## GIVEN INSTRUCTION A
Arrange the records from their first line through the line containing "purple rectangle: rotated" as a numbered list, omitting blank lines and including both ends.

## TEXT SHOWN
Describe the bug
We use the cluster version of VictoriaMetrics, run it in Kubernetes, and send data in the Prometheus exposition format to http://<vminsert>/insert/0/prometheus/api/v1/import/prometheus endpoint, we also gzip data before sending. This works fine.
At some point, we observe the following vminsert errors:
2020-08-13T21:53:27.130Z warn VictoriaMetrics/app/vminsert/main.go:184 remoteAddr: "10.32.82.19:39628"; error in "/insert/0/prometheus/api/v1/import/prometheus": cannot read graphite plaintext protocol data: unexpected EOF
After that CPU usage gets to 100%, memory usage also increased:


Interestingly, vminsert reports also it reached max concurrent inserts:

While ingestion rate didn't increase dramatically:

However, there was a spike in active time series:

Churn rate and slow inserts had an increase also - 10k and 8% appropriately.
A restart of vminsert pods resolved the issue.
To Reproduce
I'm not sure how to reproduce, still in search of some correlations
Expected behavior
No errors, stable resource usage. Or errors related to the format we use instead of Graphite plaintext format.
Version
v1.39.4-cluster
Used command-line flags
--maxLabelsPerTimeseries=100 in addition to --storageNode
Additional context
vmselect/vmstorage had no errors in logs at that time. Let me know if I should include other graphs from the official VM dashboard as well.
@vpedosyuk , could you provide cpu profile and goroutine profile next time you encounter this bug?
These profiles may be obtained with the following commands (please substitute vminsert with the corresponding vminsert node address):
curl http://vminsert:8480/debug/pprof/profile > cpu.pprof
curl http://vminsert:8480/debug/pprof/goroutine > goroutine.pprof
@valyala I've already sent a cpu profile to [email protected] and I'll try to collect goroutine profile next time
@vpedosyuk , thank you!
Could you build vminsert from the commit c6b054784739159a64fb778a4a077151bee6cee0 and verify whether the issue is fixed there? See build instructions for vminsert at https://victoriametrics.github.io/Cluster-VictoriaMetrics.html#building-from-sources .
Thanks for the quick fix! I've built it and deployed but we'll need to monitor it for a few days to make sure the issue is gone.

## GIVEN INSTRUCTION B
Return the part of the VictoriaMetrics bug thread that opens with the words "While ingestion rate" and closes with "Graphite plaintext format.", copied word for word.

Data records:
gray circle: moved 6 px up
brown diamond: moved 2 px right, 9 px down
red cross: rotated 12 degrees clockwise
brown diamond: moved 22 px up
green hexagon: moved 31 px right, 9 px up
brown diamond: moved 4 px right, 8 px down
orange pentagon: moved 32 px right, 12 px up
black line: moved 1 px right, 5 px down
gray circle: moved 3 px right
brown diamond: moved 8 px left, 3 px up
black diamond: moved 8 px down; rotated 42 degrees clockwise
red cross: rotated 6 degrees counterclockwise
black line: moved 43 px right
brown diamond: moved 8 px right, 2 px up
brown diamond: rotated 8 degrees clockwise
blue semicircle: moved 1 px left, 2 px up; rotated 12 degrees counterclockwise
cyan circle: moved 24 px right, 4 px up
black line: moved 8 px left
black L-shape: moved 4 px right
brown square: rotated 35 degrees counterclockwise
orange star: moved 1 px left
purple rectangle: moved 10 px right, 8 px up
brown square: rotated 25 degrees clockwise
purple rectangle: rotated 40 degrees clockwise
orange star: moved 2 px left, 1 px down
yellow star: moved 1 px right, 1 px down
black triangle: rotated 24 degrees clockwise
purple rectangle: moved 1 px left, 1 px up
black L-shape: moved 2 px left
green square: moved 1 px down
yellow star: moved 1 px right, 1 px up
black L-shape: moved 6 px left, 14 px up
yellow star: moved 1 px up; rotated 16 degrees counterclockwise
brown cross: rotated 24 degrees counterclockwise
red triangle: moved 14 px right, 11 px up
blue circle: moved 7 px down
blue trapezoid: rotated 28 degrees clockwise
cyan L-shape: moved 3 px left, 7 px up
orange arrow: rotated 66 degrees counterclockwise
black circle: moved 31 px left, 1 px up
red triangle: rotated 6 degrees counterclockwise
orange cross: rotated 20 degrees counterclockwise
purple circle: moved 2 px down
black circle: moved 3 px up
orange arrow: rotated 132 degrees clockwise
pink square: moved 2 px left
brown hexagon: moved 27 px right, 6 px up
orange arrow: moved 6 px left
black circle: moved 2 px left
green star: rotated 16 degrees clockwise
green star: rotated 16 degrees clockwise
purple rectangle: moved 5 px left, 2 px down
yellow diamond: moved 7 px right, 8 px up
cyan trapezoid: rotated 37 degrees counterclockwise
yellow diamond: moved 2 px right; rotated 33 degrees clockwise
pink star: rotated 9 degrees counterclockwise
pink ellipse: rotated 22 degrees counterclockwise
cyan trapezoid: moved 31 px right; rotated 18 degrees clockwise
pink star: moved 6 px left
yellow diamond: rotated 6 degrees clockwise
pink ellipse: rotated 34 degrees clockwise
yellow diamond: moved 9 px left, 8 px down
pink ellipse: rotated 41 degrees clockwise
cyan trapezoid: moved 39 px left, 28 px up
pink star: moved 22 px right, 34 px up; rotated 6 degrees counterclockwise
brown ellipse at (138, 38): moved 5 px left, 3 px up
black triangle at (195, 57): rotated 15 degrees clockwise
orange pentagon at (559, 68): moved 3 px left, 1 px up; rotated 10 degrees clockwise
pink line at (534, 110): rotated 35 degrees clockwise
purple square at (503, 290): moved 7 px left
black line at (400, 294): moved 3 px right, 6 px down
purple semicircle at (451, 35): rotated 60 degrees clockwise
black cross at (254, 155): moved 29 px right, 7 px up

## CORRECT ANSWER A
1. gray circle: moved 6 px up
2. brown diamond: moved 2 px right, 9 px down
3. red cross: rotated 12 degrees clockwise
4. brown diamond: moved 22 px up
5. green hexagon: moved 31 px right, 9 px up
6. brown diamond: moved 4 px right, 8 px down
7. orange pentagon: moved 32 px right, 12 px up
8. black line: moved 1 px right, 5 px down
9. gray circle: moved 3 px right
10. brown diamond: moved 8 px left, 3 px up
11. black diamond: moved 8 px down; rotated 42 degrees clockwise
12. red cross: rotated 6 degrees counterclockwise
13. black line: moved 43 px right
14. brown diamond: moved 8 px right, 2 px up
15. brown diamond: rotated 8 degrees clockwise
16. blue semicircle: moved 1 px left, 2 px up; rotated 12 degrees counterclockwise
17. cyan circle: moved 24 px right, 4 px up
18. black line: moved 8 px left
19. black L-shape: moved 4 px right
20. brown square: rotated 35 degrees counterclockwise
21. orange star: moved 1 px left
22. purple rectangle: moved 10 px right, 8 px up
23. brown square: rotated 25 degrees clockwise
24. purple rectangle: rotated 40 degrees clockwise

## CORRECT ANSWER B
While ingestion rate didn't increase dramatically:

However, there was a spike in active time series:

Churn rate and slow inserts had an increase also - 10k and 8% appropriately.
A restart of vminsert pods resolved the issue.
To Reproduce
I'm not sure how to reproduce, still in search of some correlations
Expected behavior
No errors, stable resource usage. Or errors related to the format we use instead of Graphite plaintext format.